Copy every line of the records below word for word, omitting the pictures.

RECORDS SUPPLIED.
[START]
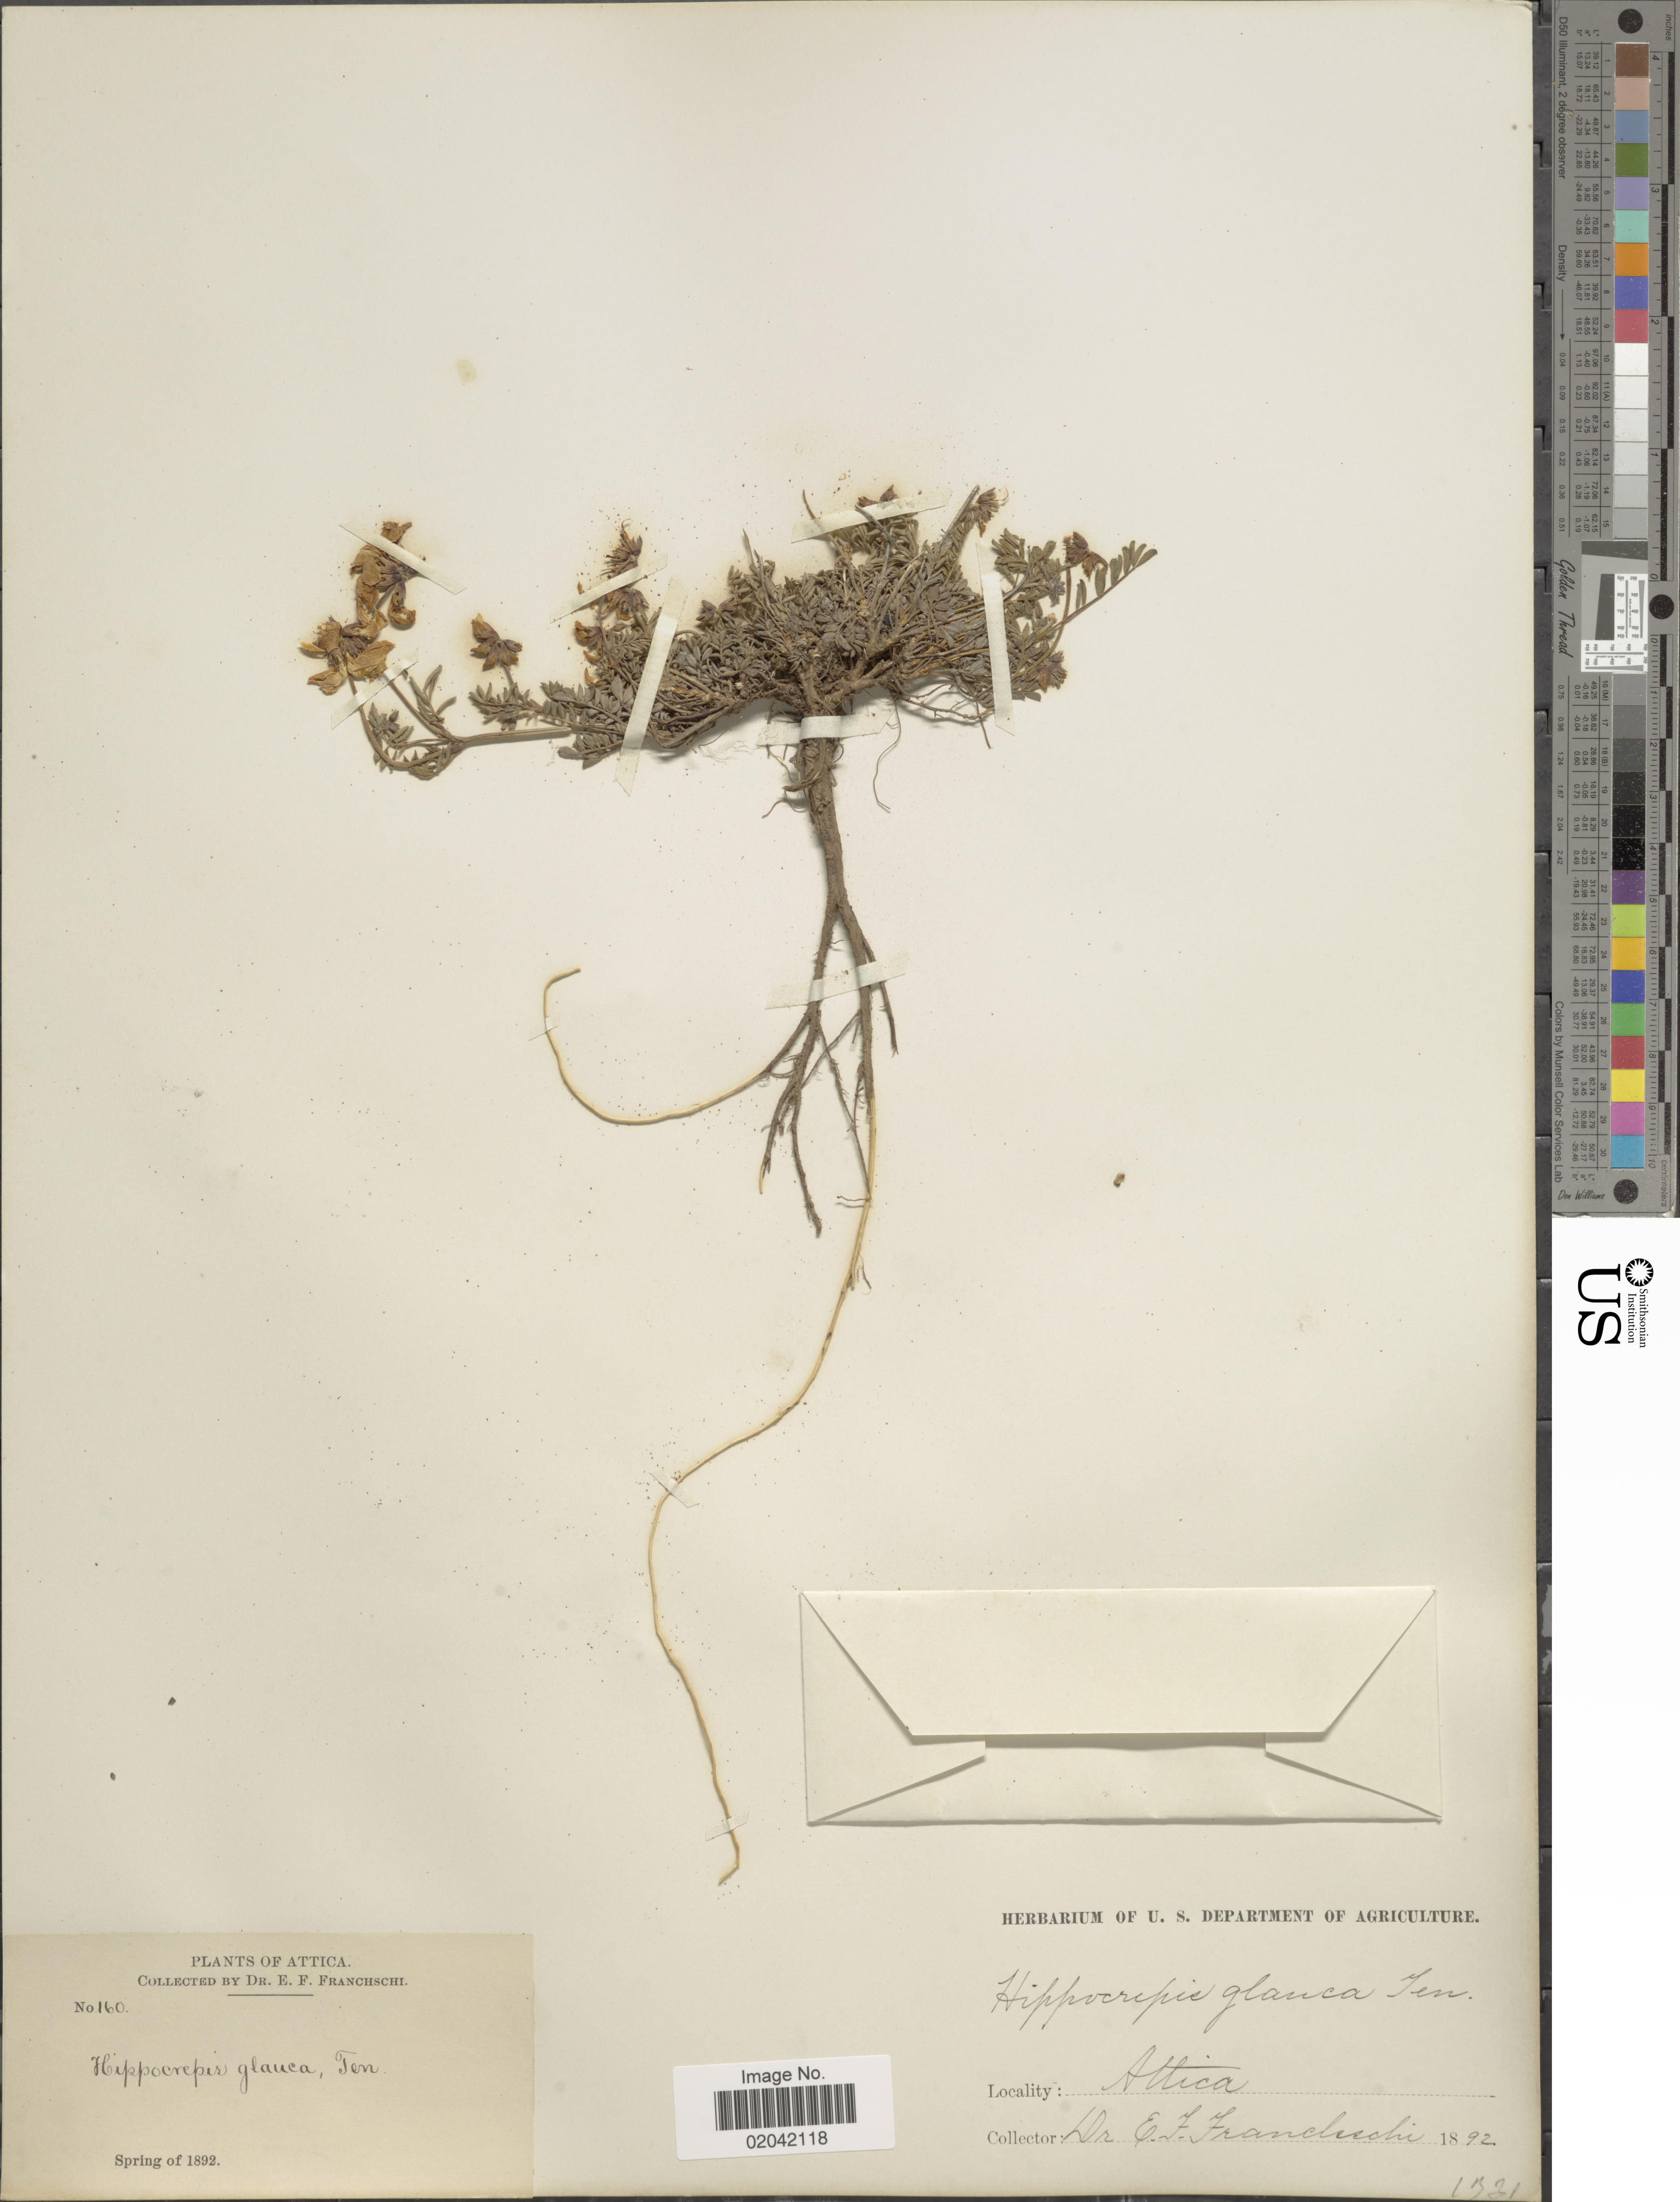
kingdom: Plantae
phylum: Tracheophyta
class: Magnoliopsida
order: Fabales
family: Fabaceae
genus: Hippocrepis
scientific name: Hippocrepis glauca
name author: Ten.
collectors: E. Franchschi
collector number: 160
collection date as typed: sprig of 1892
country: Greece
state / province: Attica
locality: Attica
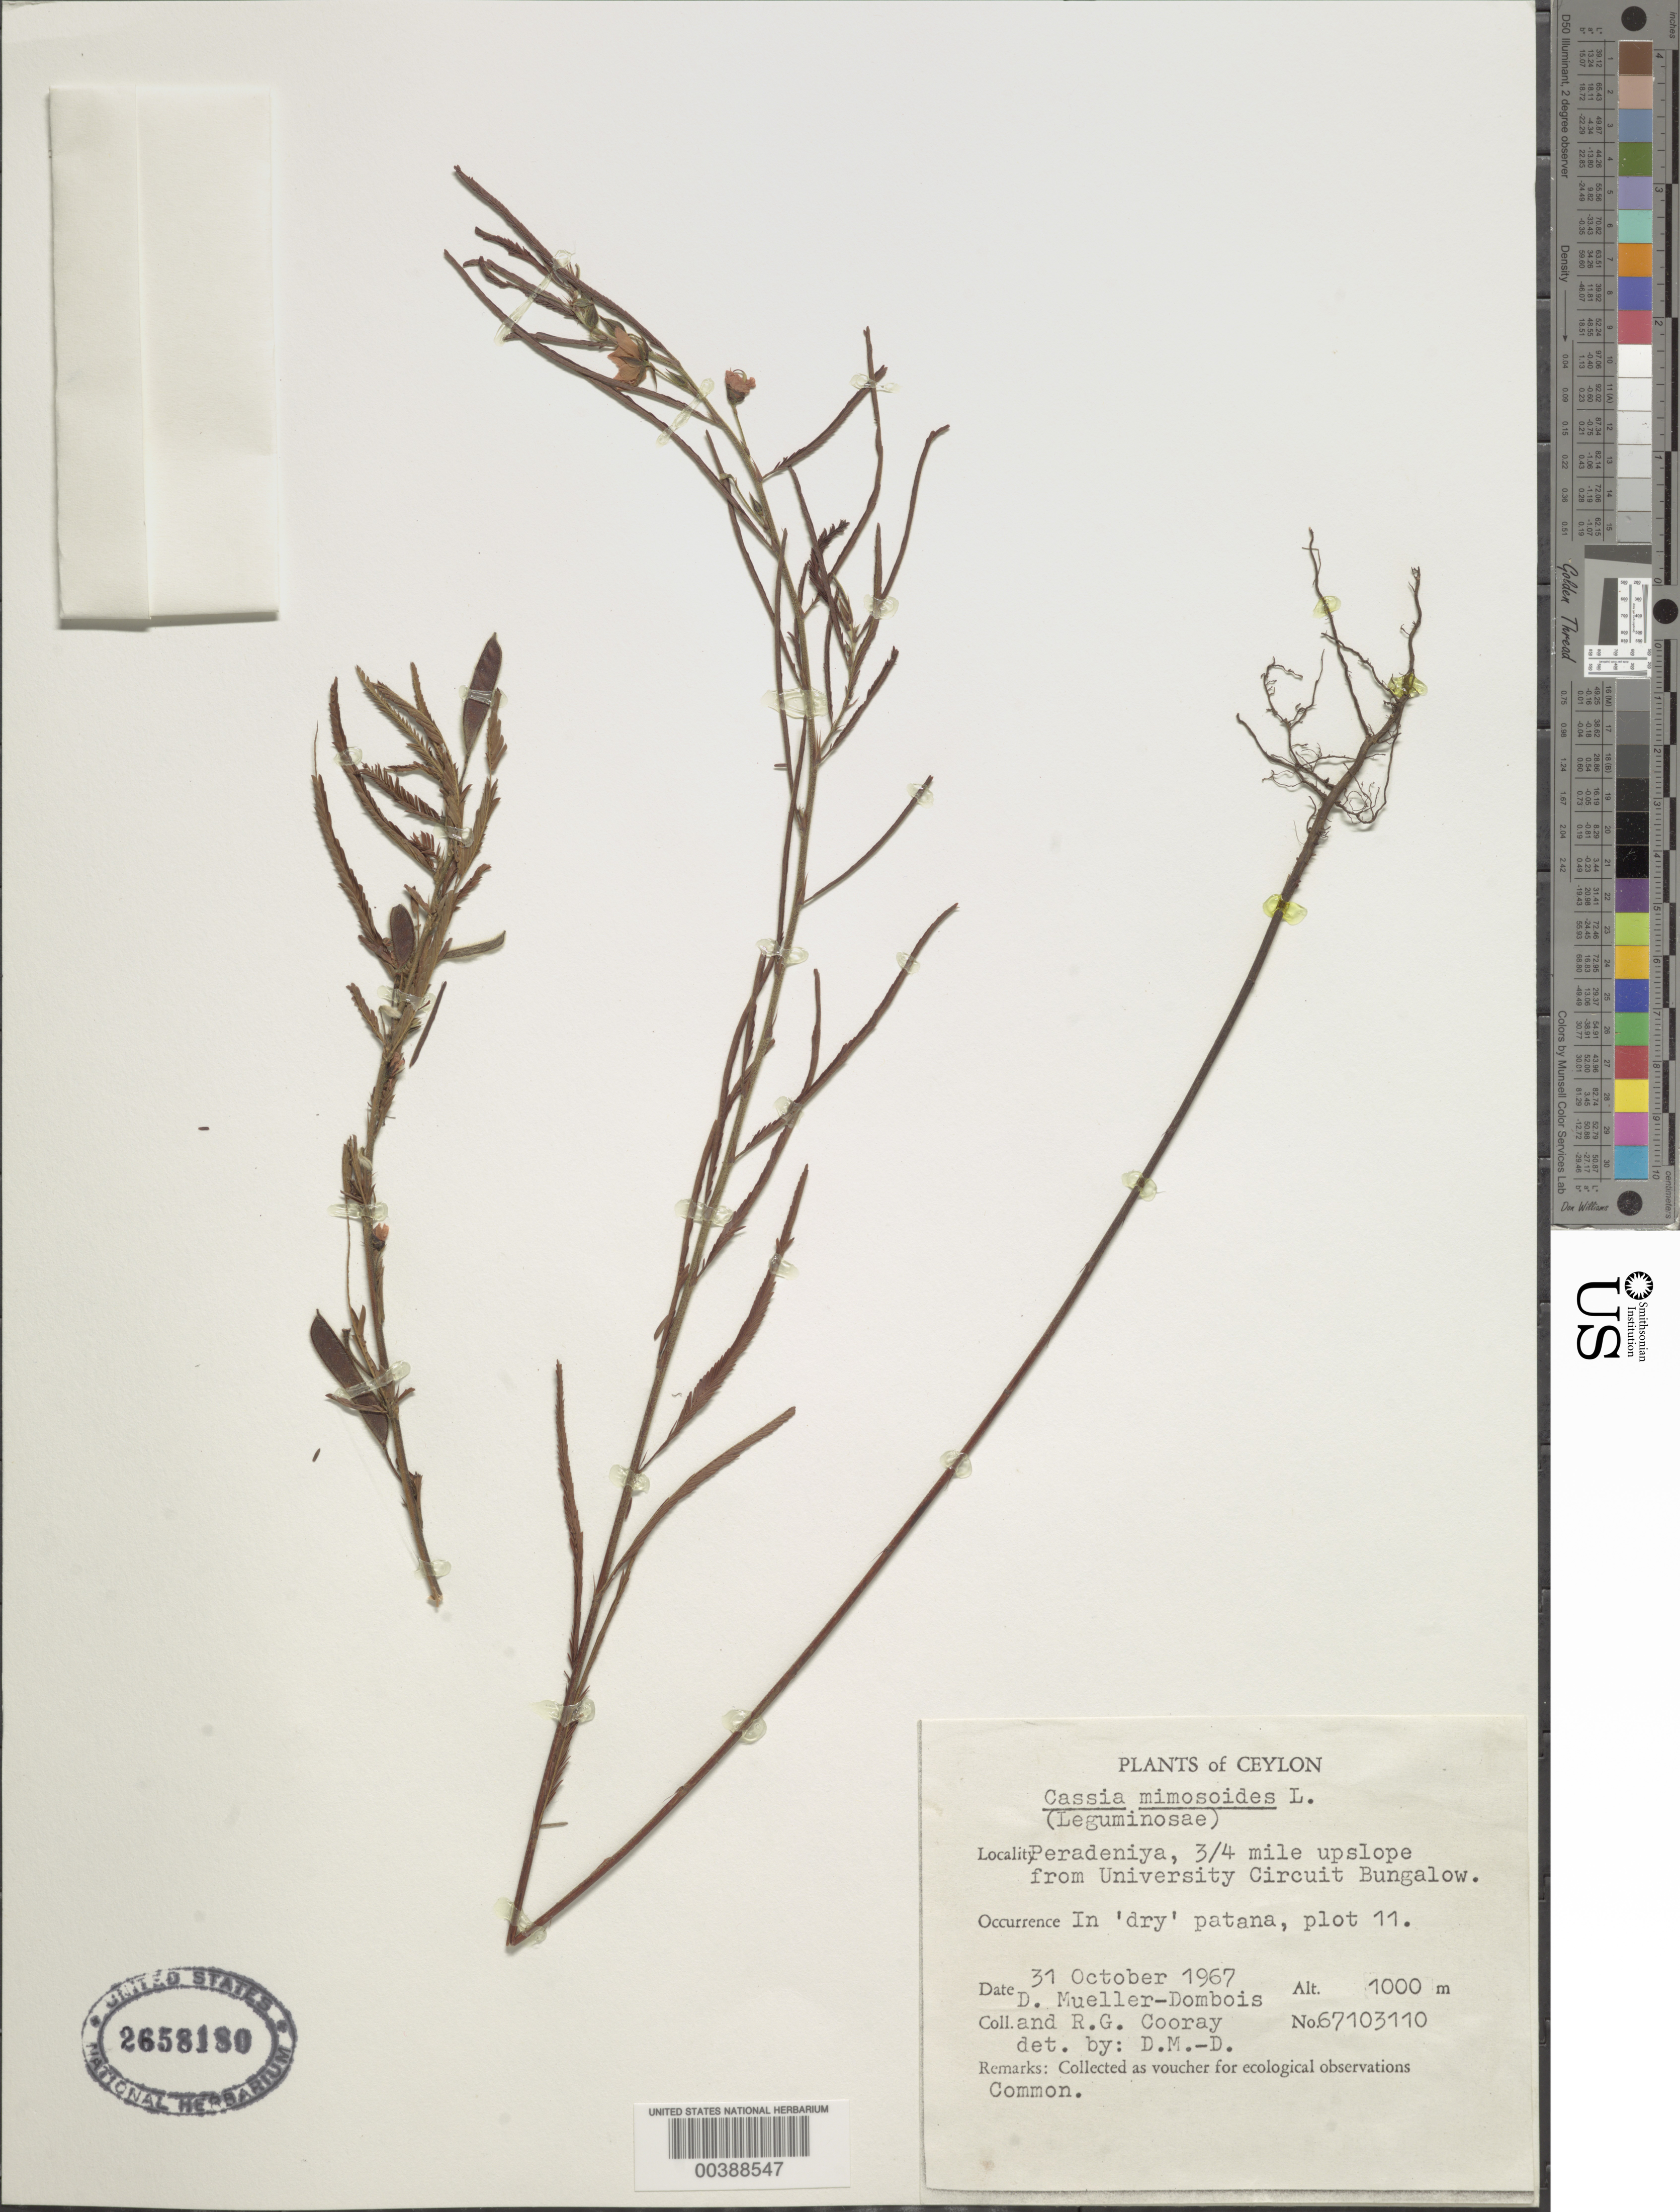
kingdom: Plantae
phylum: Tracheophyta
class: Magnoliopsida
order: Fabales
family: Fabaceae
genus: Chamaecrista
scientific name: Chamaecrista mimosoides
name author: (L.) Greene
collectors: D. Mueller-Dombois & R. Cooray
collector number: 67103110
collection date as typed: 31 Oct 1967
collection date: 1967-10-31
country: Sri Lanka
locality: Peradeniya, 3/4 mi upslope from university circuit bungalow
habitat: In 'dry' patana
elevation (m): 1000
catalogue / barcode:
[END]
TASK RESPONSE.
kingdom: Plantae
phylum: Tracheophyta
class: Magnoliopsida
order: Fabales
family: Fabaceae
genus: Hippocrepis
scientific name: Hippocrepis glauca
name author: Ten.
collectors: E. Franchschi
collector number: 160
collection date as typed: sprig of 1892
country: Greece
state / province: Attica
locality: Attica
kingdom: Plantae
phylum: Tracheophyta
class: Magnoliopsida
order: Fabales
family: Fabaceae
genus: Chamaecrista
scientific name: Chamaecrista mimosoides
name author: (L.) Greene
collectors: D. Mueller-Dombois & R. Cooray
collector number: 67103110
collection date as typed: 31 Oct 1967
collection date: 1967-10-31
country: Sri Lanka
locality: Peradeniya, 3/4 mi upslope from university circuit bungalow
habitat: In 'dry' patana
elevation (m): 1000
catalogue / barcode:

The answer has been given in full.